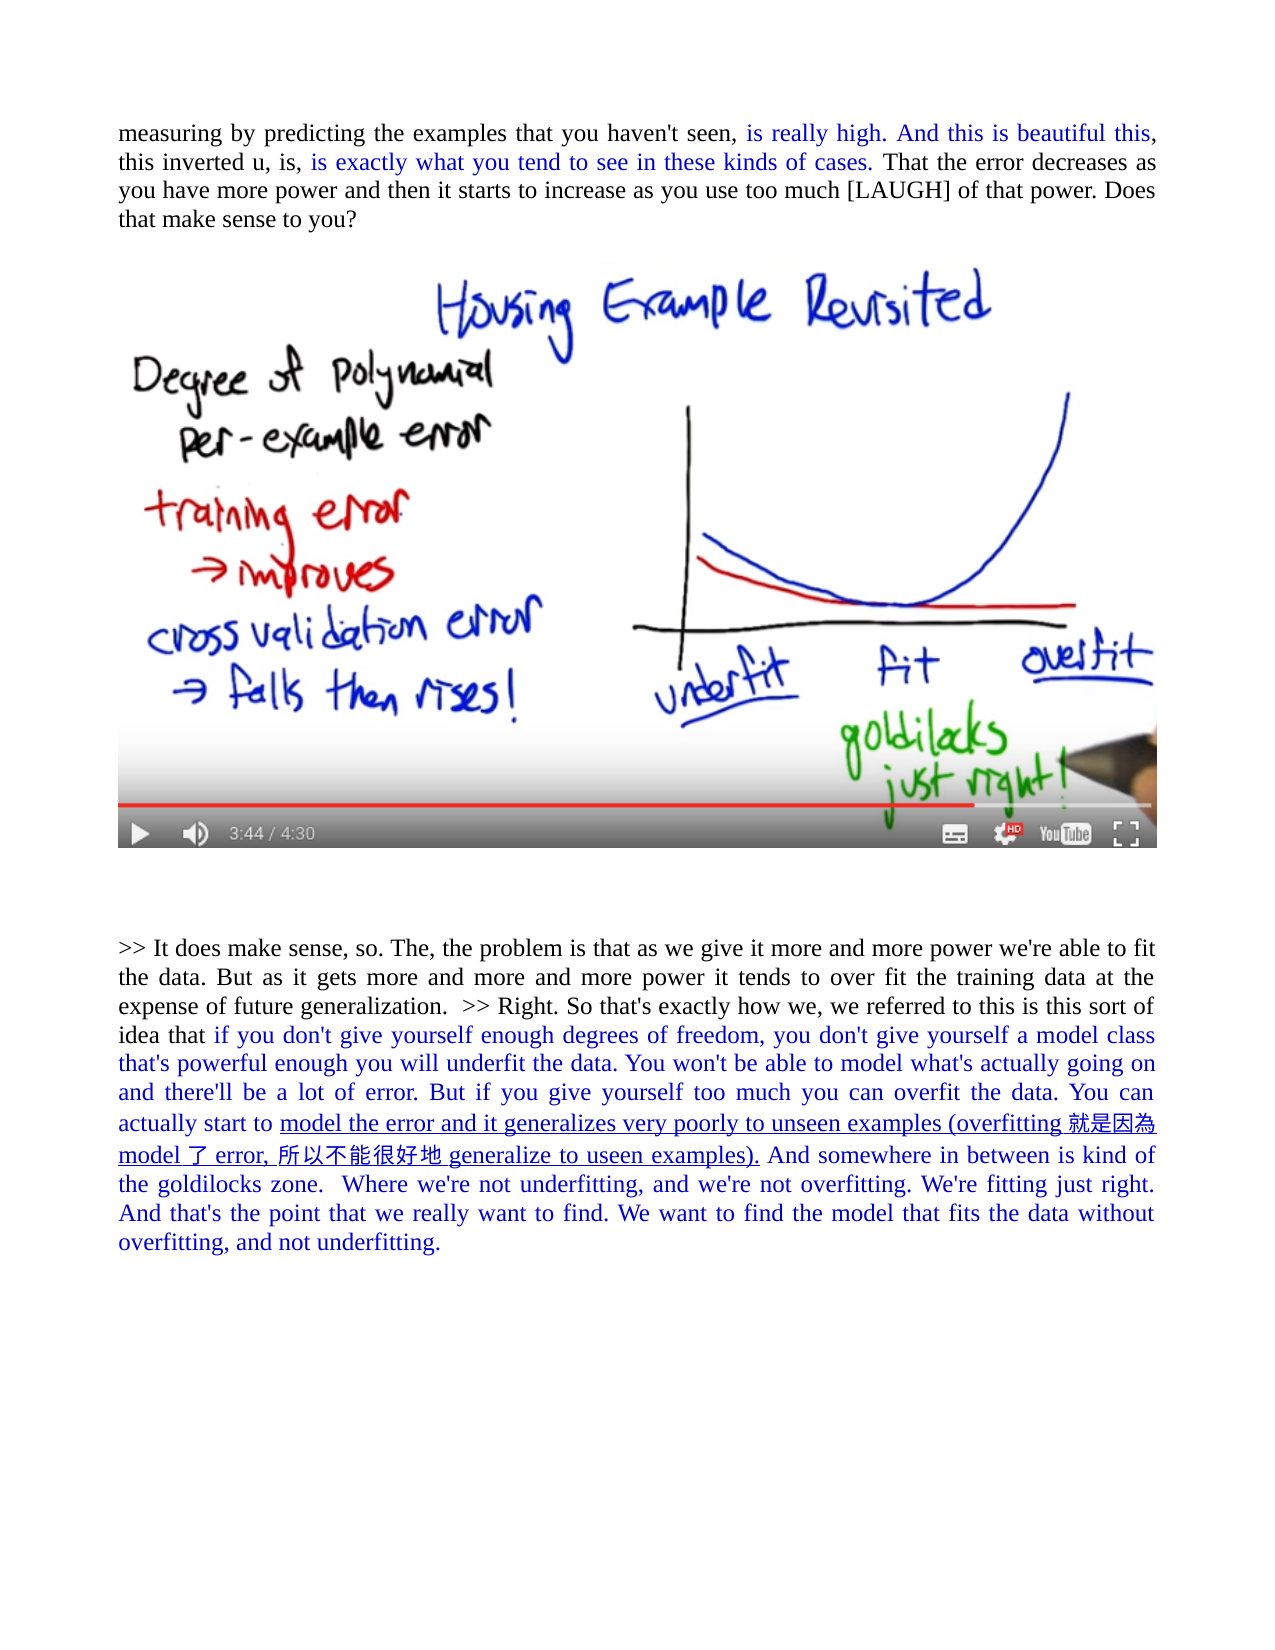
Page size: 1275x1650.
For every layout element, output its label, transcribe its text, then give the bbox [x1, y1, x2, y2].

text >> It does make sense, so. The, the problem is that as we give it more and more power we're able to fit the data. But as it gets more and more and more power it tends to over fit the training data at the expense of future generalization. >> Right. So that's exactly how we, we referred to this is this sort of idea that if you don't give yourself enough degrees of freedom, you don't give yourself a model class that's powerful enough you will underfit the data. You won't be able to model what's actually going on and there'll be a lot of error. But if you give yourself too much you can overfit the data. You can actually start to model the error and it generalizes very poorly to unseen examples (overfitting就是因為model了error, 所以不能很好地generalize to useen examples). And somewhere in between is kind of the goldilocks zone. Where we're not underfitting, and we're not overfitting. We're fitting just right. And that's the point that we really want to find. We want to find the model that fits the data without overfitting, and not underfitting. [118, 933, 1157, 1256]
text measuring by predicting the examples that you haven't seen, is really high. And this is beautiful this, this inverted u, is, is exactly what you tend to see in these kinds of cases. That the error decreases as you have more power and then it starts to increase as you use too much [LAUGH] of that power. Does that make sense to you? [118, 118, 1157, 233]
picture [118, 261, 1157, 848]
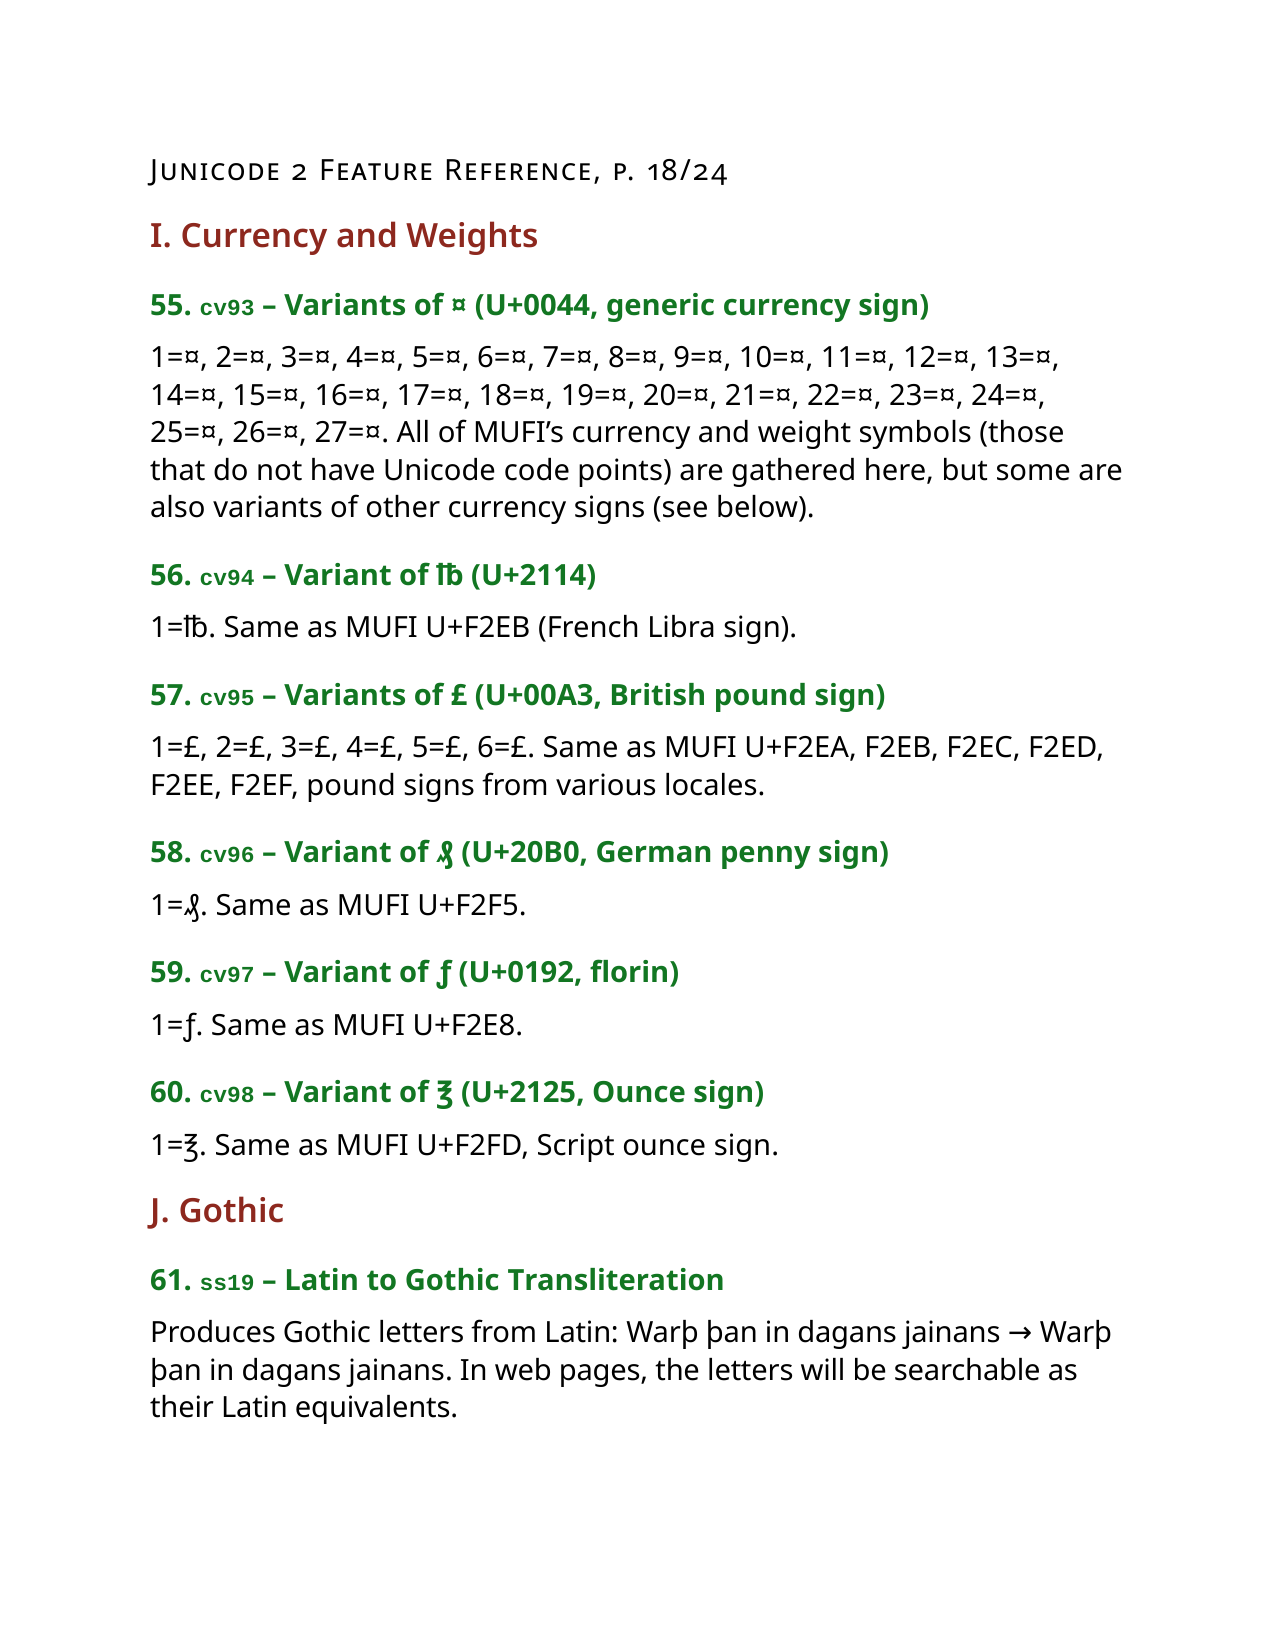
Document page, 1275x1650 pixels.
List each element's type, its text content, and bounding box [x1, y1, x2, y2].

subtitle 61. ss19 – Latin to Gothic Transliteration [150, 1260, 1125, 1297]
text 1=£, 2=£, 3=£, 4=£, 5=£, 6=£. Same as MUFI U+F2EA, F2EB, F2EC, F2ED, F2EE, F2EF, pound signs from various locales. [150, 727, 1125, 802]
subtitle J. Gothic [150, 1192, 1125, 1230]
text 1=₰. Same as MUFI U+F2F5. [150, 885, 1125, 922]
text 1=℥. Same as MUFI U+F2FD, Script ounce sign. [150, 1125, 1125, 1162]
subtitle I. Currency and Weights [150, 217, 1125, 255]
subtitle 60. cv98 – Variant of ℥ (U+2125, Ounce sign) [150, 1072, 1125, 1110]
subtitle 56. cv94 – Variant of ℔ (U+2114) [150, 555, 1125, 592]
text Produces Gothic letters from Latin: Warþ þan in dagans jainans → Warþ þan in dagans jainans. In web pages, the letters will be searchable as their Latin equivalents. [150, 1312, 1125, 1425]
text 1=¤, 2=¤, 3=¤, 4=¤, 5=¤, 6=¤, 7=¤, 8=¤, 9=¤, 10=¤, 11=¤, 12=¤, 13=¤, 14=¤, 15=¤, 16=¤, 17=¤, 18=¤, 19=¤, 20=¤, 21=¤, 22=¤, 23=¤, 24=¤, 25=¤, 26=¤, 27=¤. All of MUFI’s currency and weight symbols (those that do not have Unicode code points) are gathered here, but some are also variants of other currency signs (see below). [150, 337, 1125, 525]
text 1=ƒ. Same as MUFI U+F2E8. [150, 1005, 1125, 1042]
subtitle 59. cv97 – Variant of ƒ (U+0192, florin) [150, 952, 1125, 990]
subtitle 57. cv95 – Variants of £ (U+00A3, British pound sign) [150, 675, 1125, 712]
subtitle 55. cv93 – Variants of ¤ (U+0044, generic currency sign) [150, 285, 1125, 322]
subtitle 58. cv96 – Variant of ₰ (U+20B0, German penny sign) [150, 832, 1125, 870]
text 1=℔. Same as MUFI U+F2EB (French Libra sign). [150, 607, 1125, 645]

*AIM:* Retype every row above line for line, keeping all characters as they appear. Omit the pictures from your answer.

*EXERCISE OUTPUT:*
Page size: 1275x1650.
For every layout element, output its label, transcribe its text, then give the bbox [x1, y1, x2, y2].

text >> It does make sense, so. The, the problem is that as we give it more and more power we're able to fit the data. But as it gets more and more and more power it tends to over fit the training data at the expense of future generalization. >> Right. So that's exactly how we, we referred to this is this sort of idea that if you don't give yourself enough degrees of freedom, you don't give yourself a model class that's powerful enough you will underfit the data. You won't be able to model what's actually going on and there'll be a lot of error. But if you give yourself too much you can overfit the data. You can actually start to model the error and it generalizes very poorly to unseen examples (overfitting就是因為model了error, 所以不能很好地generalize to useen examples). And somewhere in between is kind of the goldilocks zone. Where we're not underfitting, and we're not overfitting. We're fitting just right. And that's the point that we really want to find. We want to find the model that fits the data without overfitting, and not underfitting. [118, 933, 1157, 1256]
text measuring by predicting the examples that you haven't seen, is really high. And this is beautiful this, this inverted u, is, is exactly what you tend to see in these kinds of cases. That the error decreases as you have more power and then it starts to increase as you use too much [LAUGH] of that power. Does that make sense to you? [118, 118, 1157, 233]
picture [118, 261, 1157, 848]
Document page, 1275x1650 pixels.
List each element's type, its text content, and bounding box [x1, y1, x2, y2].

subtitle 61. ss19 – Latin to Gothic Transliteration [150, 1260, 1125, 1297]
text 1=£, 2=£, 3=£, 4=£, 5=£, 6=£. Same as MUFI U+F2EA, F2EB, F2EC, F2ED, F2EE, F2EF, pound signs from various locales. [150, 727, 1125, 802]
subtitle J. Gothic [150, 1192, 1125, 1230]
text 1=₰. Same as MUFI U+F2F5. [150, 885, 1125, 922]
text 1=℥. Same as MUFI U+F2FD, Script ounce sign. [150, 1125, 1125, 1162]
subtitle I. Currency and Weights [150, 217, 1125, 255]
subtitle 60. cv98 – Variant of ℥ (U+2125, Ounce sign) [150, 1072, 1125, 1110]
subtitle 56. cv94 – Variant of ℔ (U+2114) [150, 555, 1125, 592]
text Produces Gothic letters from Latin: Warþ þan in dagans jainans → Warþ þan in dagans jainans. In web pages, the letters will be searchable as their Latin equivalents. [150, 1312, 1125, 1425]
text 1=¤, 2=¤, 3=¤, 4=¤, 5=¤, 6=¤, 7=¤, 8=¤, 9=¤, 10=¤, 11=¤, 12=¤, 13=¤, 14=¤, 15=¤, 16=¤, 17=¤, 18=¤, 19=¤, 20=¤, 21=¤, 22=¤, 23=¤, 24=¤, 25=¤, 26=¤, 27=¤. All of MUFI’s currency and weight symbols (those that do not have Unicode code points) are gathered here, but some are also variants of other currency signs (see below). [150, 337, 1125, 525]
text 1=ƒ. Same as MUFI U+F2E8. [150, 1005, 1125, 1042]
subtitle 59. cv97 – Variant of ƒ (U+0192, florin) [150, 952, 1125, 990]
subtitle 57. cv95 – Variants of £ (U+00A3, British pound sign) [150, 675, 1125, 712]
subtitle 55. cv93 – Variants of ¤ (U+0044, generic currency sign) [150, 285, 1125, 322]
subtitle 58. cv96 – Variant of ₰ (U+20B0, German penny sign) [150, 832, 1125, 870]
text 1=℔. Same as MUFI U+F2EB (French Libra sign). [150, 607, 1125, 645]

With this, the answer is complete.